Task to complete - The lines below starting at the line containing "ring dip: (152, 268)" and ending at the line containing "ring tip: (868, 911)" are to be repeated exactly, with both ends kept and nothing else added.

(Dataset excerpts)
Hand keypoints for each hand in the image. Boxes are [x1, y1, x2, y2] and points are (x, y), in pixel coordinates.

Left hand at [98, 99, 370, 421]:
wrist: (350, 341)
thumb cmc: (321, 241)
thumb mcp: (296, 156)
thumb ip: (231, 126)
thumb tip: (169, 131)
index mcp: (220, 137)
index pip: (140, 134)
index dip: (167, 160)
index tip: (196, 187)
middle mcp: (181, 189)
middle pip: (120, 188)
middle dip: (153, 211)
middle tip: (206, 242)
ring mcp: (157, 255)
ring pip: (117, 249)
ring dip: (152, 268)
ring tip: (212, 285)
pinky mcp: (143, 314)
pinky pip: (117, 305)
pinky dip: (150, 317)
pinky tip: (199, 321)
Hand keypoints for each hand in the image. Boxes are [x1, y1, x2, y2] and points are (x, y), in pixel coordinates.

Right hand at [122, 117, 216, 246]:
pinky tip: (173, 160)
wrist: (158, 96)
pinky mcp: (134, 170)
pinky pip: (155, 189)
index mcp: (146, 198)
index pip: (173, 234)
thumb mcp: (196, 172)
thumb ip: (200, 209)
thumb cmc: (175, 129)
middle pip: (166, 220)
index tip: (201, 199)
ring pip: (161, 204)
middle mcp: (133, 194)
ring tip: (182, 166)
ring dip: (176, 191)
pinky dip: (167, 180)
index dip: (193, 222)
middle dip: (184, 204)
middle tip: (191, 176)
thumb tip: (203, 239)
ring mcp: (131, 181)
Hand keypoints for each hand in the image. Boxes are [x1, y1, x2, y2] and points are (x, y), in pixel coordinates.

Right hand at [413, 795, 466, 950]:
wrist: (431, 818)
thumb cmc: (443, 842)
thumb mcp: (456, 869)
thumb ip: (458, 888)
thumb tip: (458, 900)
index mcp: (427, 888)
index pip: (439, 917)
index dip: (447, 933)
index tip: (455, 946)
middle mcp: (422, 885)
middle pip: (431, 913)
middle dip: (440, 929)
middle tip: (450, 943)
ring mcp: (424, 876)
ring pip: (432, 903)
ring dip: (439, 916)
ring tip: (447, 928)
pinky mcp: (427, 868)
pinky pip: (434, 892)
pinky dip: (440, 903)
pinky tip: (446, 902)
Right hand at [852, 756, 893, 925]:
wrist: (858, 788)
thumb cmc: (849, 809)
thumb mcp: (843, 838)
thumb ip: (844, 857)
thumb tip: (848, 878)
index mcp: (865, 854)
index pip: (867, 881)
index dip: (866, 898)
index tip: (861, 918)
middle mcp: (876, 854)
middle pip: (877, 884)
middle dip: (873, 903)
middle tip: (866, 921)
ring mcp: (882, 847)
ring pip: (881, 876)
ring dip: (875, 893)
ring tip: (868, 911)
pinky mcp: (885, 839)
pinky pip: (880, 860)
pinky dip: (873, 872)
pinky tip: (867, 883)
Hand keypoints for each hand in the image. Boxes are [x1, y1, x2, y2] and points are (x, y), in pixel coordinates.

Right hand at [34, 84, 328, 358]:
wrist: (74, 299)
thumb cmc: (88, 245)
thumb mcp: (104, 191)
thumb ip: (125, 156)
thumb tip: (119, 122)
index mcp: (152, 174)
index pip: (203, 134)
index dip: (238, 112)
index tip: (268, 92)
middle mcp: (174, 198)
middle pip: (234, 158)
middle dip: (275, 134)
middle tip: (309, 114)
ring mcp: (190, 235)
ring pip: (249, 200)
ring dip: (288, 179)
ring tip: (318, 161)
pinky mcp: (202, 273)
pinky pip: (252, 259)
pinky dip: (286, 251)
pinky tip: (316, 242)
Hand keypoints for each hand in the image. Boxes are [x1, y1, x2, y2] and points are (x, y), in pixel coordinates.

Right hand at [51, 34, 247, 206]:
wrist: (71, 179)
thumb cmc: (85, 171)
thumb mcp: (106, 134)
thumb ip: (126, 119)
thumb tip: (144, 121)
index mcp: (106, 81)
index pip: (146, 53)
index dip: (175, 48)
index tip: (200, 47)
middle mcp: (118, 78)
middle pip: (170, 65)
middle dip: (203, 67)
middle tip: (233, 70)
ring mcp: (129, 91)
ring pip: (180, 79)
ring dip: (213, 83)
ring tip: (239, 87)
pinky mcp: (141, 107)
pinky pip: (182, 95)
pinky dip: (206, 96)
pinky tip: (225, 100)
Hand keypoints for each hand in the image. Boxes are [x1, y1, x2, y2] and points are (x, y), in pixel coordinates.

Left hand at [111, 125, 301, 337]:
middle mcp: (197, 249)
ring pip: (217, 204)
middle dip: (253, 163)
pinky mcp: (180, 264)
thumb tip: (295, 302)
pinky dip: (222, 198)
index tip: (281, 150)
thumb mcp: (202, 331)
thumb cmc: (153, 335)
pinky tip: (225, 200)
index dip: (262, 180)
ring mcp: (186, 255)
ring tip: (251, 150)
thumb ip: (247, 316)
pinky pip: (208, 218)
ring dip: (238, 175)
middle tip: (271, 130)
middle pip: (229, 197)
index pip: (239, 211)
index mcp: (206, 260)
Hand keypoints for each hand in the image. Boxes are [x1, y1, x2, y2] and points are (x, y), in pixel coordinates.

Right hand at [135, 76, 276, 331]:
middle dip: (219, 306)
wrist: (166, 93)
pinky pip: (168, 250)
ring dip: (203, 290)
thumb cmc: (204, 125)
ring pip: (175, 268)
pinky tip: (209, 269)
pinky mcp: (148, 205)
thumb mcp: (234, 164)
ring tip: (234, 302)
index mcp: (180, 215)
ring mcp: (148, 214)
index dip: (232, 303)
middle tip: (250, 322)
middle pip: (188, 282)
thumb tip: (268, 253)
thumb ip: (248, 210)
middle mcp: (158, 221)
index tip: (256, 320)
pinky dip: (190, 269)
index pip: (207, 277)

Answer to the exercise -
ring dip: (152, 268)
ring tip: (212, 285)
pinky mcp: (143, 314)
pinky pip: (117, 305)
pinky dip: (150, 317)
pinky tip: (199, 321)
Hand keypoints for each hand in the image. Boxes are [x1, y1, x2, y2] and points are (x, y), in pixel coordinates.

Right hand at [122, 117, 216, 246]:
pinky tip: (173, 160)
wrist: (158, 96)
pinky mcp: (134, 170)
pinky pip: (155, 189)
index mcp: (146, 198)
index pip: (173, 234)
thumb mcp: (196, 172)
thumb ip: (200, 209)
thumb cmc: (175, 129)
middle pip: (166, 220)
index tip: (201, 199)
ring pip: (161, 204)
middle mcp: (133, 194)
ring tip: (182, 166)
ring dip: (176, 191)
pinky dip: (167, 180)
index dip: (193, 222)
middle dip: (184, 204)
middle tip: (191, 176)
thumb tip: (203, 239)
ring mcp: (131, 181)
Hand keypoints for each hand in the image. Boxes are [x1, y1, x2, y2] and points are (x, y), in pixel coordinates.

Right hand at [413, 795, 466, 950]:
wrist: (431, 818)
thumb cmc: (443, 842)
thumb mcp: (456, 869)
thumb ip: (458, 888)
thumb tip: (458, 900)
index mcp: (427, 888)
index pip: (439, 917)
index dip: (447, 933)
index tip: (455, 946)
middle mcp: (422, 885)
middle pip: (431, 913)
middle dip: (440, 929)
middle tip: (450, 943)
ring mcp: (424, 876)
ring pip: (432, 903)
ring dip: (439, 916)
ring tip: (447, 928)
pinky mcp: (427, 868)
pinky pip: (434, 892)
pinky dip: (440, 903)
pinky tip: (446, 902)
Right hand at [852, 756, 893, 925]:
wrist: (858, 788)
thumb cmc: (849, 809)
thumb mcp: (843, 838)
thumb ip: (844, 857)
thumb tip: (848, 878)
index mcp: (865, 854)
index pip: (867, 881)
index dip: (866, 898)
index tip: (861, 918)
middle mcp: (876, 854)
middle pip: (877, 884)
middle dip: (873, 903)
middle tip: (866, 921)
ring mcp: (882, 847)
ring pip: (881, 876)
ring dip: (875, 893)
ring tip: (868, 911)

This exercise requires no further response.